An Egyptian woman shares her story about a man who sexually harasses her while at the market. Instead of ignoring him as most women would do, she confronts him with a shocking and unexpected tone.
A film by Sharine Atif (Egypt | 2015 | 3 mins)
About Sharine Atif
Sharine Atif (1982) is an Egyptian-American filmmaker who grew up in both Cairo and New York. She currently studies Film Directing at California Institute of the Arts to obtain a Masters in Fine Arts. She is an activist with a mission and aims to make films that combat inustices of many kinds, and that in particular challenge sexism and militarism. She is an outspoken peace advocate and a feminist with a specific critique of gender discrimination and inequality in her native Egypt, and in the Middle East generally. She is experimenting with different strategies for how best to create change through cinema, discovering that she can yield very different responses by using confrontation, humor, subtlety, tenderness, or aggression.
As a Muslim child growing up in an undeveloped part of Cairo, I had an open-ended curiosity on what it would be like to leave the life I was born into and live the life of my choice.
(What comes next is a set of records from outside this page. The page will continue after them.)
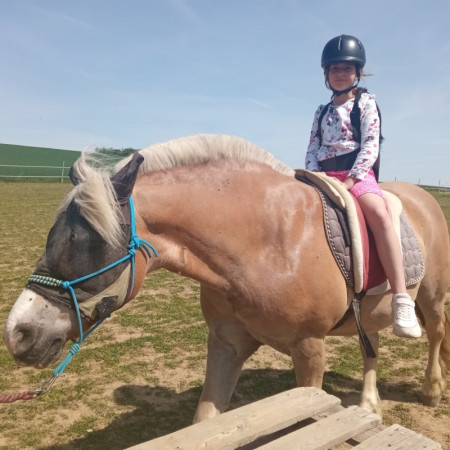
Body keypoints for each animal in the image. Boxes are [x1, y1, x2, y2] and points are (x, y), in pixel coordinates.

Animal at [3, 134, 450, 421]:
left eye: (91, 243)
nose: (18, 334)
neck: (268, 244)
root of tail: (423, 195)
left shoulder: (310, 350)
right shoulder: (226, 343)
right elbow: (205, 420)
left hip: (430, 295)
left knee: (436, 333)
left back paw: (431, 389)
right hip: (367, 311)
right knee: (370, 345)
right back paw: (370, 404)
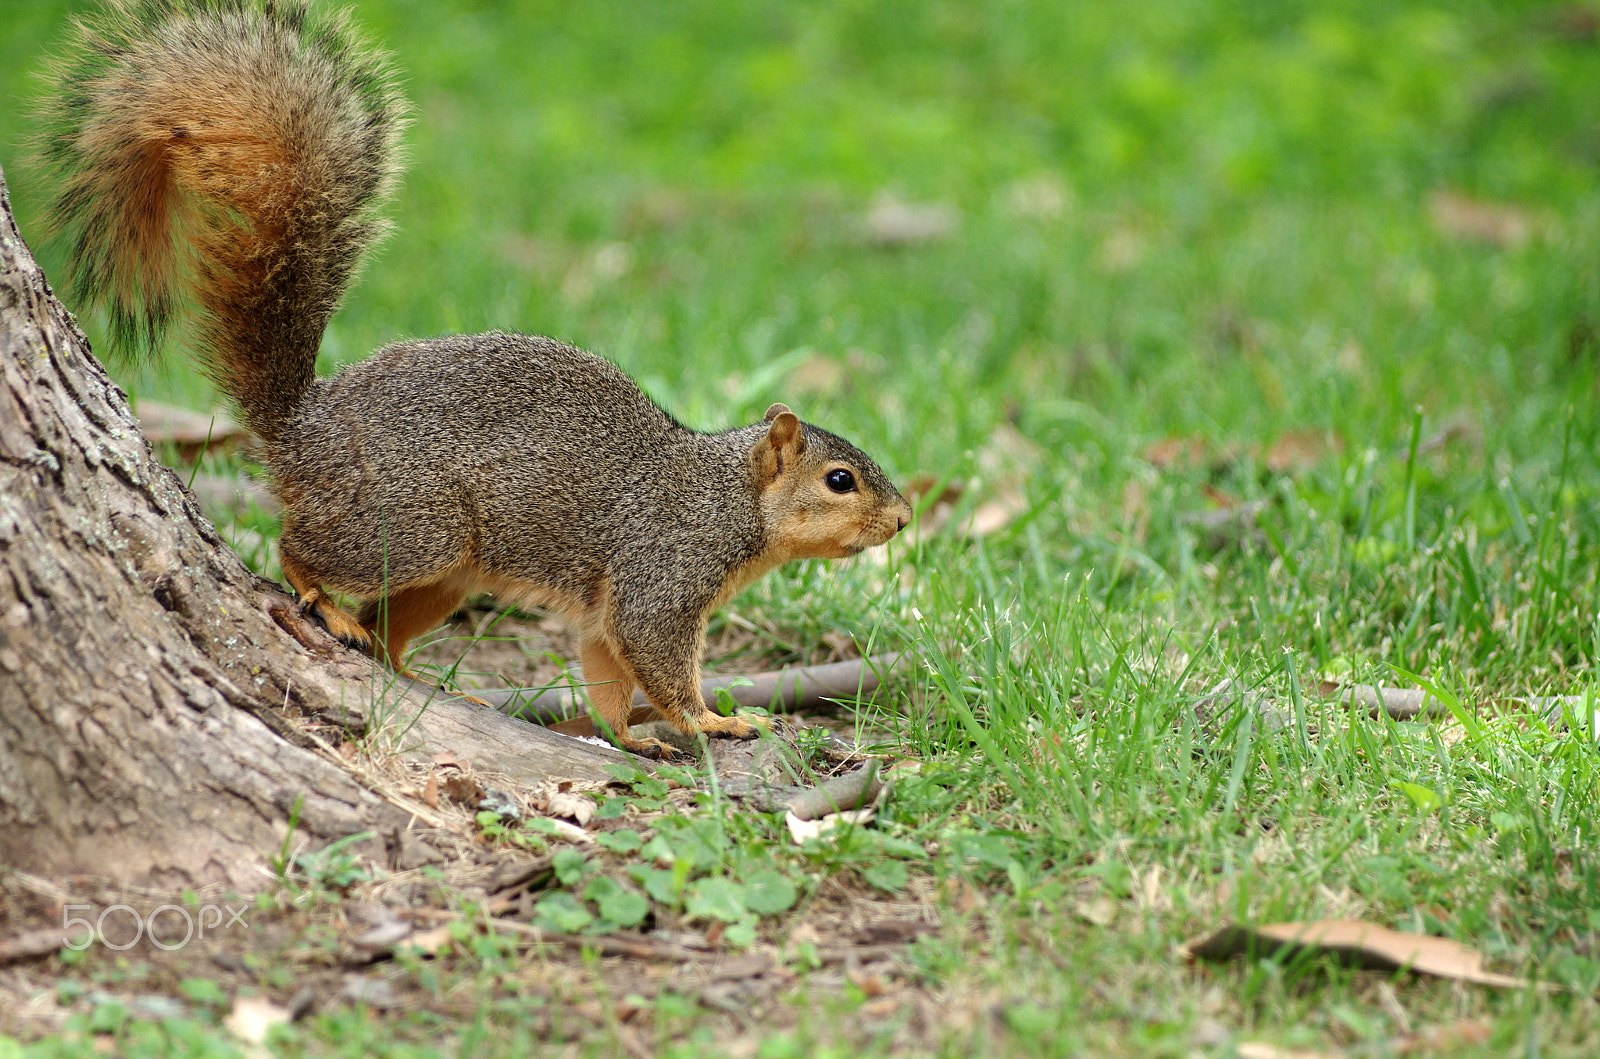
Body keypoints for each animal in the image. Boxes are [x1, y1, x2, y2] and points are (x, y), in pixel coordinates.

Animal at [34, 0, 915, 764]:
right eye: (840, 479)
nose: (905, 518)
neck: (729, 494)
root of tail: (300, 428)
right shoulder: (663, 569)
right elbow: (657, 655)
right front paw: (713, 720)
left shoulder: (606, 608)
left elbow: (606, 671)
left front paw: (626, 737)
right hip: (409, 522)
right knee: (304, 550)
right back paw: (322, 600)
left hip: (445, 571)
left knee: (389, 626)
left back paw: (418, 673)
I was trained to do the right things; follow traditions and religion, even when some aspects of them were oppressive to women. We were trained in school to memorize textbooks, and not to question things or think critically, to obey and to not have a voice. The only one true freedom I had was my imagination, but it never flowed out beyond my mind. One of the only daily activities was to watch TV. We had a TV channel that showed American cartoons and films non-stop. I would see teenage girls living in college dorms, or studying abroad. I loved watching Walt Disney cartoons and related to most of the female characters. In The Little Mermaid, Ariel had a dream to live above of the sea, but her father did not allow it. In Aladdin, Jasmine was a princess with many riches but was forbidden to leave her palace. The movies I watched were what fueled me to not only break out of the oppressed world I was born into, but also to discover my passion for making movies in hopes to inspire young women, who perhaps might be in similar situations. Fortunately, I was accepted to the California Institute of the Arts, the very school that was founded by Walt Disney.